I started writing my lyrics book. I don’t know if I will ever get it published because of copyrights but I will worry about that when I am close to finishing.
I was supposed to get my blood work done today but I forgot my lab slip and headphones but didn’t want to miss the bus so I guess it will have to be another day.
It always surprises me the way people think about suicide and suicidal thinking. They think that you must be angry at someone or something. That something is keeping you here or you would have done it or that you are all talk until you do it. Or that you have to be in some mega pain (correctly so) to think of such things. I guess there still is some people that think that because they have had some experience with suicide because they themselves have thought about or even acted about it, they think they are experts. Well they are, to a degree. Not all people want to help after they have attempted. Some shy away from it and call it just a bad experience and vow never to go down that road again. Some continue to be suicidal, like myself. But I still want to help those that are suffering because it means that someone cares.
I have been writing for months (or what seems like months) about having a suicidal plan. The only people that know are my readers and my therapist. I am fearful of bringing up the subject with my psychiatrist for being hospitalized against my will. There are days, like today, that I don’t think I will go through with my plan. Then there are times that I think I will just for kicks and giggles. But the hardest part of this crazy plan is that it is not too detailed. I have a vague idea about what exactly I will be doing to kill myself. And because of this vagueness, I feel that I shouldn’t go through with it. The last thing I want is another failed attempt. That would devastate me more than anything.
As I was writing my lyric book, the first song that was on my list of songs was O.A.R’s “Shattered”. How fucking fitting. All throughout my suicidal career, I have always seemed to “turn the car around” and get back to my bearings, meaning that no matter how bad things were for me, I got through it, somehow, some way. And I am talking pitch black darkness. I don’t know what got me through each battle. Someone’s kindness, the neediness of my nieces and nephew, the words of my therapist or psychiatrist. I just don’t know but I got through it and some how came out the other side unscathed.

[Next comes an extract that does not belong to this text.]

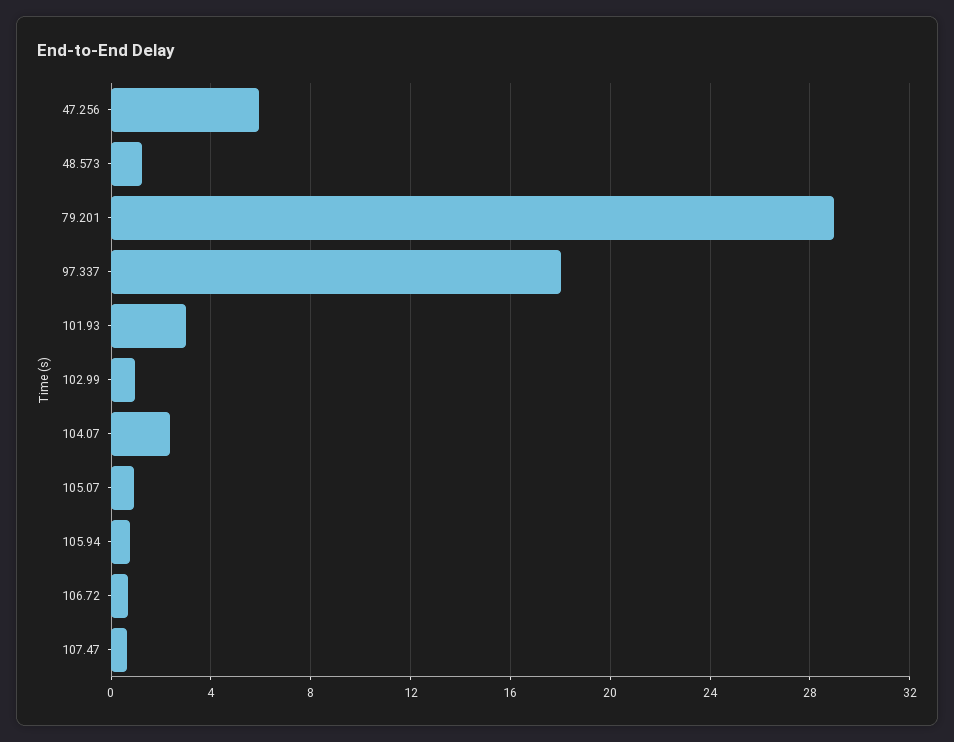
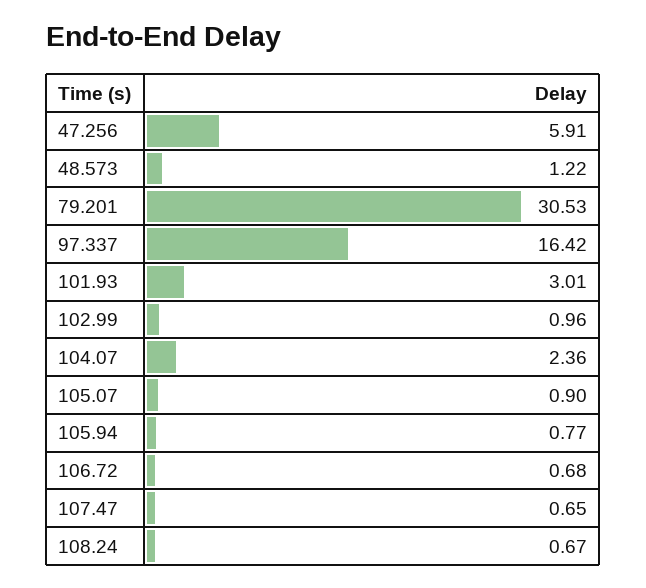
79.201: 29 -> 30.53
97.337: 18 -> 16.42
108.24: none -> 0.67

When I was a teenager and young adult, I cut to relieve myself of the awful pressure and pain that I was feeling. Today, the scars remind me that there were bad times and I got through with them. They are sort of like hash marks for all the trials and tribulations that I have gone through in my life. I don’t talk about these scars with anyone. They are just there as a reminder that I have seen darker days and some how pulled through. It helps to have these scars because they are real. They are the reminders I need to pull through along the rough patches that I continue to face. It is like they are almost saying, “you go through that, you can get through this”.
The trouble is, this time I don’t know if I want to “turn the car around”. I want my suffering to end. I want my pain to end, both physically and psychologically. I am tired of fighting every day. But then I have days like today where the battle doesn’t seem to great and I make it another day. But I am so scared of what tomorrow or tonight might bring. I never know when my demons will emerge from the darkness. So I have a date I look forward to. A date that will decide my fate, to test my resilience. To see if I will go through with ending my life. It is after all my choice. No one can really stop me for if not this date, then I will just pick another date.
Next song on my list is Linkin Park’s “numb”. How fitting.